The game has changed in a major way
Gawthorne found the seed for Modern Life of Rubbish in 2003, when he and some friends from the Royal Court Theatre's Young Writers Programme would meet and set each other writing exercises. One such exercise was to write something inspired by a song, in Gawthorne’s case, ‘With or Without You’ by U2, which he ‘felt had a quality which is very rare to have in a song: it's always spine tingling even when you've heard it 1237 times. That was my spark: to try and do something that captured the emotion of a relationship where you felt like you couldn't live with or without this person.’
The story ‘evolved into this exploration about music and our relationship with music as the soundtrack to our lives, particularly with relationships’ and was staged by Mind The Gap Theatre in 2008, nominated for a New York Innovative Theatre Award. Only a year later, director Daniel Jerome Gill picked up the script and turned it into a short film starring Rebecca Night and Rafe Spall.
‘When we started to get interest in the short becoming a feature,’ director Daniel Jerome Gill ‘was integral to building it. If you know there's a directer cooked in, it makes sense to include them as much as possible when you're structuring the feature script so that they feel they've got some skin in the game, their DNA in the script. The director is always going to want to put their stamp on it, so this way saves time.’

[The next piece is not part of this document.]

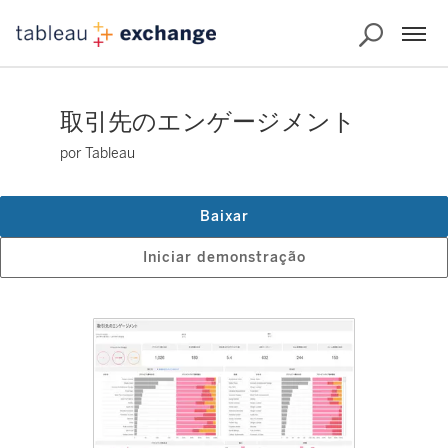
取引先のエンゲージメント
por Tableau
Baixar
Iniciar demonstração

So how much of the original story made it through all these different stages to the film? ‘It's essence is very much there. What Dan did so brilliantly was make it something cinematic. This could have been two people in a house talking. He was able to open it up and think visually. It has scope and scale and swagger.’
After his time at the Royal Court, Gawthorne was selected for John York’s BBC Writers Academy. ‘When I went into that I had the arrogance of youth: you're not actually going to teach me anything about writing, come on. But within the first week I realised how little I knew and how much I had to learn. It was a very humbling experience. I'm hugely grateful.’

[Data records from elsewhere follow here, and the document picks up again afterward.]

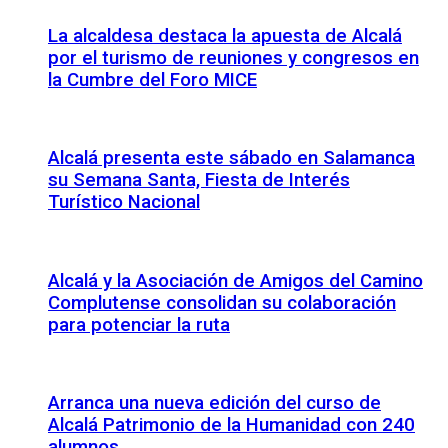
La alcaldesa destaca la apuesta de Alcalá
por el turismo de reuniones y congresos en
la Cumbre del Foro MICE
Alcalá presenta este sábado en Salamanca
su Semana Santa, Fiesta de Interés
Turístico Nacional
Alcalá y la Asociación de Amigos del Camino
Complutense consolidan su colaboración
para potenciar la ruta
Arranca una nueva edición del curso de
Alcalá Patrimonio de la Humanidad con 240
alumnos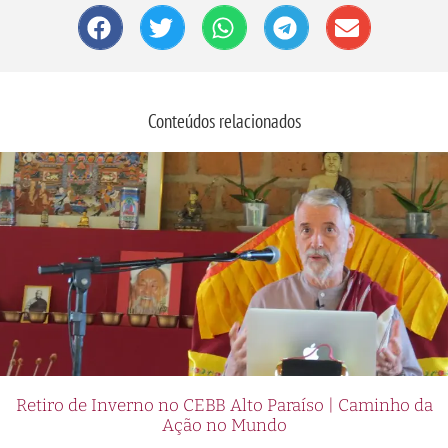
Conteúdos relacionados
Retiro de Inverno no CEBB Alto Paraíso | Caminho da
Ação no Mundo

Of all the different script genres, popular television is the hardest ‘because of the things you can't change. You've got to hit your act breaks, have a cliffhanger before your commercial and at the end of the episode. It's just a bit more rigid. It's a very specific type of writing.’
‘It was difficult for me to express my own voice within that system, because of the nature of it.’ British shows often give very specific briefs to their episode writers, right down to what happens in their episodes.’

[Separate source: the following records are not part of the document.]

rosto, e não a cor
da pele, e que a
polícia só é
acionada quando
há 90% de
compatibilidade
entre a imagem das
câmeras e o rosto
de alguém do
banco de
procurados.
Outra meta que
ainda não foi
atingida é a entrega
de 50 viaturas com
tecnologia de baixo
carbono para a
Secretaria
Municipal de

‘Casualty was the one that had the most scope to put your own stamp on it—you have the guest story element. I got fired because, on my first attempt, I tried to turn my episode into The Shield, which I was obsessed with at the time. It was entirely justified that I was fired. I was pretty young - this was about ten years ago - I consider it something of a badge of honour these days.’
Although much of what Gawthorne learnt as a staff writer on BBC shows was specific to those shows, ‘certain techniques are universal. One that stayed with me is having a cliffhanger at the end of every scene - it can be small.’
‘An example: Barbara Windsor in EastEnders. She gets a letter. She looks at it. She looks confused. Cut. Something as simple as that can be a cliffhanger. We were taught that every scene should have that principle.’
Gawthorne has written across theatre, television and film. ‘Ultimately, movies were my jam, what I was always about, wanted to get into, my passion, ever since I was a kid,’ but theatre ‘was a more accessible route.’
‘With the way the industry is going, it behooves you to have different skill sets. With movies shrinking and TV, content delivery like Netflix and Amazon becoming so influential, the game has changed in a major way. If you can try and do them all, do.’
Modern Life is Rubbish was recently acquired by the US distributor Cleopatra Entertainment.